Notre hôte n’a pas fini de nous étonner. Alors que les soirées en sa compagnie s’enchaînent, c’est tout naturellement qu’il nous invite à la messe qui aura lieu dans l’église si chère à son coeur. Nous n’avons pas encore eu l’occasion de voir l’intérieur de la petite bâtisse, ni d’entendre les cloches. Le lieu de culte, entouré d’une palissade, est surmonté d’un toit bleu et de deux clochers à bulbes caractéristiques, couronnés de deux croix dorées. Sergeï a demandé à un de ses amis peintres de décorer l’intérieur de fresques tandis que lui-même a fait venir des icônes du Mont-Athos.

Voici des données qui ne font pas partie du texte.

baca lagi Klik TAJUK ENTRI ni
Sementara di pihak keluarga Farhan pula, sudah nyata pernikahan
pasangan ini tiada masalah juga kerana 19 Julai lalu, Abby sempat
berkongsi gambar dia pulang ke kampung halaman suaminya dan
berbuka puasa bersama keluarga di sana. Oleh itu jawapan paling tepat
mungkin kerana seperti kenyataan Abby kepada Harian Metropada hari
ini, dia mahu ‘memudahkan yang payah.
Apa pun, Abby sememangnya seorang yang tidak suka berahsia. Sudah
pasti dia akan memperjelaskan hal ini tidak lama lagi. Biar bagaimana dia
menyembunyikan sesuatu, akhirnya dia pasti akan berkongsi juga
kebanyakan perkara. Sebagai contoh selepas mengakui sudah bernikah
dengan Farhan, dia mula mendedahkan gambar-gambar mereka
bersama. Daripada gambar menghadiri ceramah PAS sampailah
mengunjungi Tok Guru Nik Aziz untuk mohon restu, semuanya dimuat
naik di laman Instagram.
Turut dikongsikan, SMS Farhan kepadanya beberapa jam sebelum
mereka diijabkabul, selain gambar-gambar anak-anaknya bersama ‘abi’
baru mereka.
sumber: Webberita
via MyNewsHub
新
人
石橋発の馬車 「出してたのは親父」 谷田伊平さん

Ce matin-là, le vent s’est levé sur l’île d’Olkhon et c’est transis de froid que nous arrivons aux abords de l’église. Sergeï est déjà là pour nous accueillir. Sous sa barbe noire, il ne se départit pas de son sourire. Les cloches, au nombre de six, sont situées juste à l’extérieur de l’église et retenues par trois poteaux en bois. Bientôt, Sergeï s’empare des cordes et le tintement métallique retentit. Du haut de la colline, le son descend vers le village et résonne dans les allées poussiéreuses. Les notes s’élèvent et s’emmêlent pour se perdre sur l’étendue d’eau. Derrière nous, les fidèles se rejoignent dans la paroisse.

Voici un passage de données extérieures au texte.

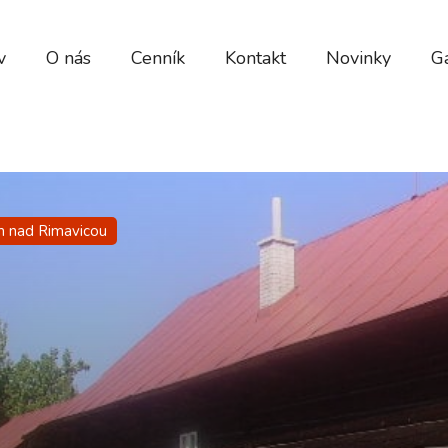
v
O nás
Cenník
Kontakt
Novinky
Ga
 nad Rimavicou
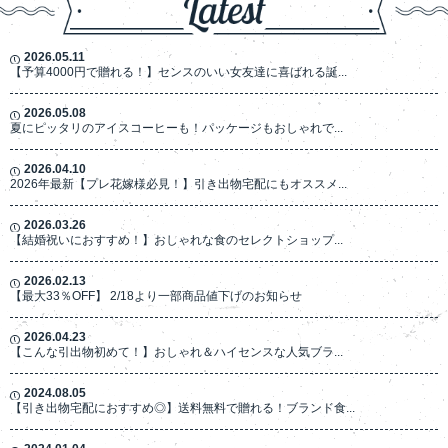
2026.05.11
【予算4000円で贈れる！】センスのいい女友達に喜ばれる誕...
2026.05.08
夏にピッタリのアイスコーヒーも！パッケージもおしゃれで...
2026.04.10
2026年最新【プレ花嫁様必見！】引き出物宅配にもオススメ...
2026.03.26
【結婚祝いにおすすめ！】おしゃれな食のセレクトショップ...
2026.02.13
【最大33％OFF】 2/18より一部商品値下げのお知らせ
2026.04.23
【こんな引出物初めて！】おしゃれ＆ハイセンスな人気ブラ...
2024.08.05
【引き出物宅配におすすめ◎】送料無料で贈れる！ブランド食...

Quelques minutes plus tard commence l’office. Le chœur s’emplit rapidement de la ferveur des croyants et tous joignent leur voix à celle du prêtre. Nous nous éclipsons après un moment pour laisser la place aux pratiquants. L’église est très petite et ne peut pas accueillir plus d’une douzaine de personnes. Comme tous les lieux de culte orthodoxes, elle possède une iconostase derrière laquelle se tient le prêtre et qui est décorée d’icônes. D’autres ont aussi été rassemblées sur des étagères. L’Eglise orthodoxe russe fait en effet la part belle aux icônes, qui sont à la fois des représentations des saints et des objets de vénération. Après la chute de Constantinople en 1453, la Russie est devenue le principal foyer de production de peintures d’icônes dans le monde orthodoxe. Très croyant, Sergei nous a par ailleurs offert une carte représentant la mère de Dieu souveraine, Derjavnaïa, enroulée dans son châle rouge. L’église de Khoujir lui est dédiée et, d’après Sergeï, elle protège l’île.

C’est sa foi qui l’a conduit jusqu’ici. Il a su apprivoiser la terre aride de l’île enserrée par le lac pour en faire son foyer. Pendant une semaine, nous avons eu la chance de partager son quotidien et de profiter du calme d’Olkhon. Nous restons néanmoins curieux de la vie au milieu du Baïkal gelé en hiver. « C’est un miracle » répond Sergei. « Se lever et découvrir une étendue de glace à ses pieds, c’est un vrai miracle » ajoute-il.

Un jour, nous reviendrons voir ce spectacle de nos propres yeux.